Underground Railroad Tour
A One-Day Tour in Central Delaware

Delaware was officially a slave state from colonial settlement through the Civil War, but many Kent County Quakers and Methodists spoke out bravely against slavery and helped to harbor and transport slaves who were escaping bondage in the south. From her hometown of Cambridge, Maryland, beloved leader Harriet Tubman guided fugitives up the Choptank River into Camden, Delaware. Visitors to Central Delaware can see and visit some of the very buildings and landscapes where this struggle against slavery was played out.


Begin your Underground Railroad Tour with a visit to the John Dickinson Plantation south of Dover. This 1740 home was once an active slave-holding plantation that depended on the labor of slaves, free blacks, and other tenant farmers. The “World’s Apart” Slavery Tour at the plantation is guided by a costumed interpreter who discusses what colonial plantation life was like for its many residents. John Dickinson was ahead of his time in manumitting his slaves upon his death in the late 1700’s. 

The tour travels next to downtown Dover, to Woodburn, the Governor’s Mansion. Built around 1790, the home once contained a tunnel from the basement to the nearby St. Jones River. The tunnel was used by fugitives who traveled back and forth from transportation on the river to a hiding place in the home. Visitors can still see the tunnel door in the basement. Woodburn was also the site of an unsuccessful kidnapping raid by notorious murderess Patty Cannon of Reliance, Delaware (near Seaford). She was a brutal person who, with her gang, captured fugitive slaves and killed them or sold them back into slavery. Across the street from Woodburn, the Dover Public Library keeps a hatbox that contains an actual human skull, believed to be Patty Cannon’s! 

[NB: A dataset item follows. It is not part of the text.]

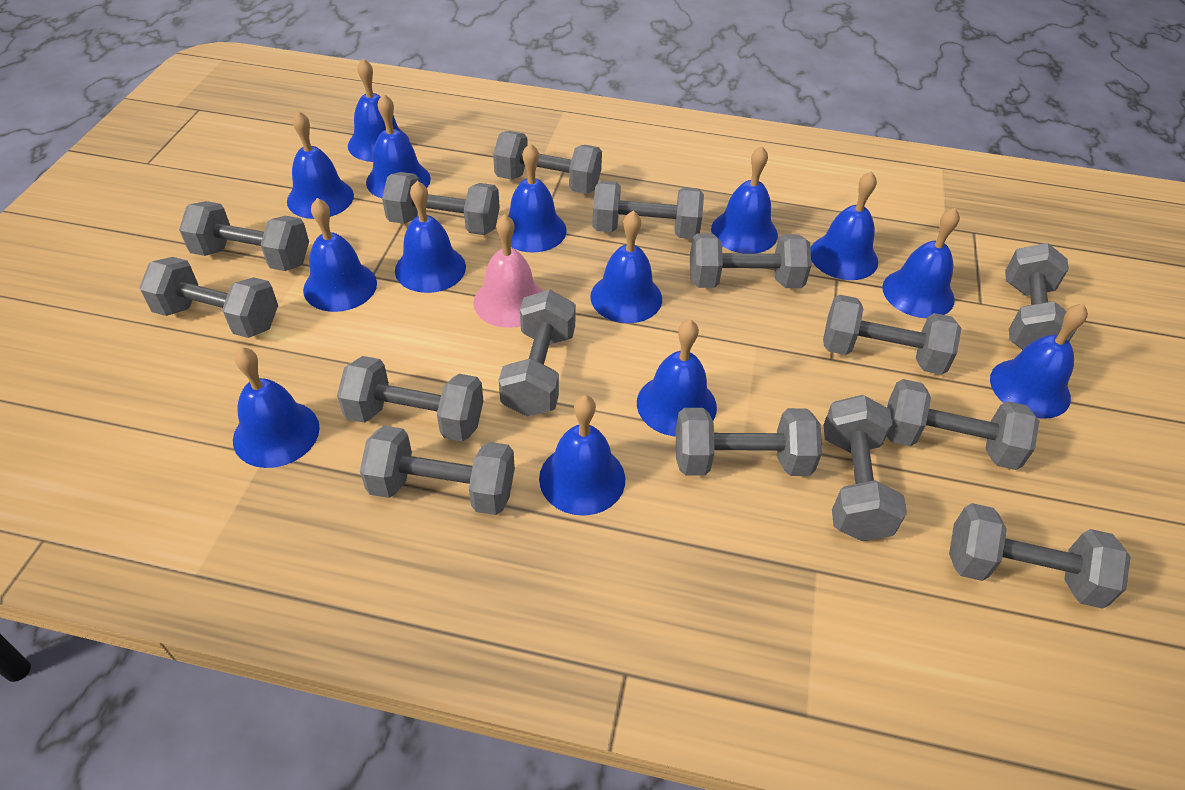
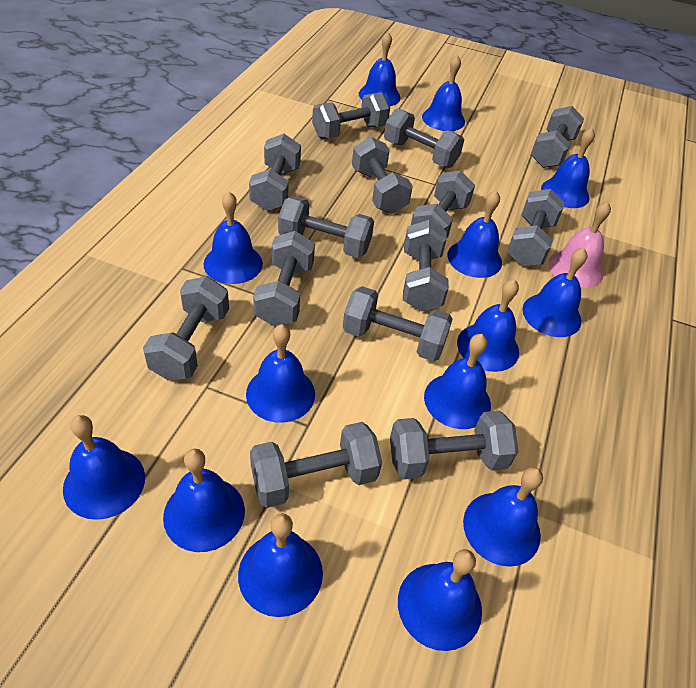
grey dumbbell: 15 -> 14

Enjoy a lunch of seafood and other local specialties at a Dover-area restaurant.

Make a final stop at the Delaware State Visitor Center in downtown Dover for an African American Heritage Tour of the State House. As visitors sit in the judge and jury boxes of this 1792 courtroom, a Delaware State Museums guide will tell about a real-life trial held there involving a captured fugitive, the threat to return him to bondage, and the trial’s surprise ending.